Price acknowledged that the commission’s formation comes at a “timely moment,” given the University’s recent push to encourage more students to register on-campus parties through the pilot program.

Gutmann added, though, that she views the new commission as “a much broader endeavor” than the pilot. The commission, she said, “is taking a much wider look at all of the programs we have that deal with student safety, alcohol and campus life.”

A turbulent history

Though both Gutmann and Price stressed that no particular incident at Penn prompted the formation of the commission, the University’s alcohol policy has come under fire at times over the past several months. The policy was a central component of a wrongful death lawsuit brought against Penn and its chapter of Phi Kappa Sigma — commonly called “Skulls” — by the parents of former John Carroll University student Matthew Crozier.

Crozier died in January 2011 after sustaining fatal head injuries from a fall at the Skulls chapter house during a New Year’s party. His parents alleged in a lawsuit that, at the time, Penn had “[failed] to have adequate alcohol policies which required administrative checks on social functions.” They also accused the University of “openly advocating the policy of consumption of alcoholic beverages.”

The Croziers settled the case last month, with Skulls agreeing to pay $3 million. Penn also reached an agreement with the family’s attorneys, but the details of its settlement have remained confidential.

The last University-wide study of student alcohol use came in 1999, with then-President Judith Rodin appointing a faculty and staff task force called the Working Group on Alcohol Abuse to look into Penn’s alcohol policy. The task force came back to Rodin with a series of recommendations, including the implementation of the University Alcohol and Drug Policy.

Although most of the main tenets of that policy remain today, the review did not come without its controversy.

The Daily Pennsylvanian reported throughout 1999 that many across campus believed students had largely been left out of the revision process. Following a temporary ban by Rodin on all undergraduate alcohol-related activities, 1,000 students staged a protest on College Green, calling for more transparent action by the administration.

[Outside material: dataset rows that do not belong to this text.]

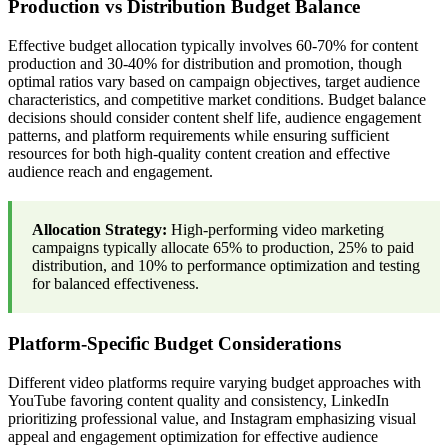
Production vs Distribution Budget Balance
Effective budget allocation typically involves 60-70% for content
production and 30-40% for distribution and promotion, though
optimal ratios vary based on campaign objectives, target audience
characteristics, and competitive market conditions. Budget balance
decisions should consider content shelf life, audience engagement
patterns, and platform requirements while ensuring sufficient
resources for both high-quality content creation and effective
audience reach and engagement.
Allocation Strategy:
High-performing video marketing
campaigns typically allocate 65% to production, 25% to paid
distribution, and 10% to performance optimization and testing
for balanced effectiveness.
Platform-Specific Budget Considerations
Different video platforms require varying budget approaches with
YouTube favoring content quality and consistency, LinkedIn
prioritizing professional value, and Instagram emphasizing visual
appeal and engagement optimization for effective audience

This time around, Gutmann believes that the implementation of the working groups will ensure that students are an “integral” part of the process.

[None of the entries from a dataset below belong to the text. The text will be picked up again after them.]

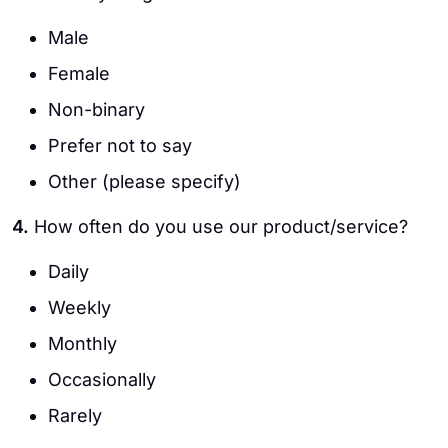
Male
Female
Non-binary
Prefer not to say
Other (please specify)
4.
How often do you use our product/service?
Daily
Weekly
Monthly
Occasionally
Rarely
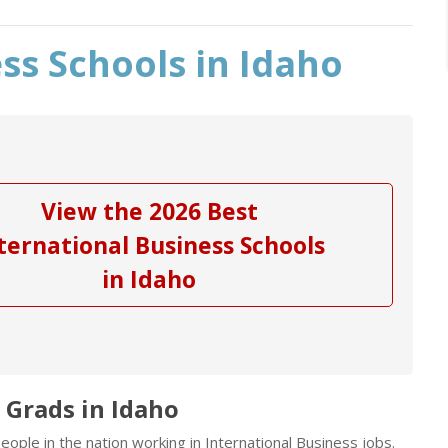
ss Schools in Idaho
View the 2026 Best
ternational Business Schools
in Idaho
 Grads in Idaho
ople in the nation working in International Business jobs.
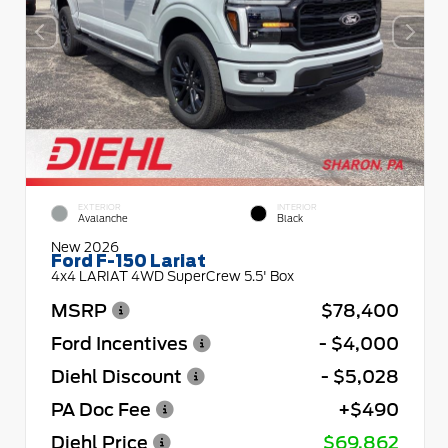
EXTERIOR
INTERIOR
Avalanche
Black
New 2026
Ford F-150 Lariat
4x4 LARIAT 4WD SuperCrew 5.5' Box
MSRP
$78,400
Ford Incentives
- $4,000
Diehl Discount
- $5,028
PA Doc Fee
+$490
Diehl Price
$69,862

The 1999 review “was not as broad as I see what we’re doing now,” she said. “I see this commission as being charged with creating working groups that will have a broad representation of students on them, and those groups are going to be coming up with a lot of the findings for the commission.”

A focus on safety

While Penn’s review will be broad, the University is hardly the first among its peer schools to look into alcohol consumption on campus.

In September, Dartmouth College passed a series of new harm reduction, alcohol and hazing policies, establishing harsher penalties for alcohol and hazing violations. Similarly, in November, Harvard University’s Faculty of Arts and Sciences passed a revised alcohol policy designed to curb high-risk drinking.

“I think this commission is really a great opportunity for Penn to further strengthen its student safety policies,” College junior and Undergraduate Assembly President Dan Bernick said.

Gutmann agreed.

“The best time to really assess how well you’re doing is when there isn’t a crisis and you don’t have an urgent need for change,” Gutmann said. “That’s exactly what we’re doing here.”